Additionally, the bill would require that federal budget totals reflect the net impact of the revenue and liabilities of home mortgage giants Fannie Mae and Freddie Mac. The Treasury Department places those entities into conservatorship in 2008, effective putting taxpayers on the hook for their non-performing loans.

Republicans said the bill would make the costs of such programs more transparent when evaluating the federal government's expenses.

"When Washington makes or guarantees a loan, it puts taxpayers at risk," said House Budget Committee Chairman Paul Ryan (R-Wis.) "It's not about imposing cost. This bill is about recognizing the actual costs of what the government does."
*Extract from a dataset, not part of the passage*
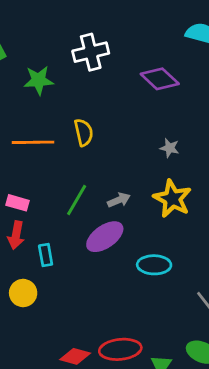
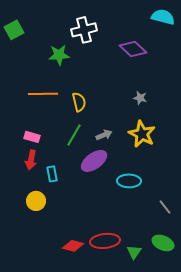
green star: (39, 80) -> (59, 55), moved
yellow semicircle: (84, 132) -> (79, 102), moved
Rep. Chris Van Hollen of Maryland, the top Democrat on the House Budget Committee, said he doesn't oppose the idea of putting Fannie and Freddie on budget. But he said he opposes the bill because it would require federal student loans to be subject to new accounting rules.

Van Hollen and other Democrats argued that these sorts of changes would make these valuable programs appear more expensive, and thus make them more vulnerable to cuts.

"It's nothing but a dishonest attempt to make worthy government programs appear more costly, so that those ideologically opposed to government and government spending can more easily undermine those very programs," Rep. Bill Pascrell (D-N.J.) said.

Democrats also argued that simply changing the budget process wouldn't necessarily help lead to compromise over the nation's spending.

"It's a mistake to suggest that simply tinkering with the budget process will somehow solve our problems," Van Hollen said. "The reason we saw a government shutdown last October had nothing to do with budget process."

Another budget process bill slated for later this week, H.R. 1871, would prohibit automatic inflation increases in budgets to assume higher costs each year.

The White House has stated opposition to both budget process bills.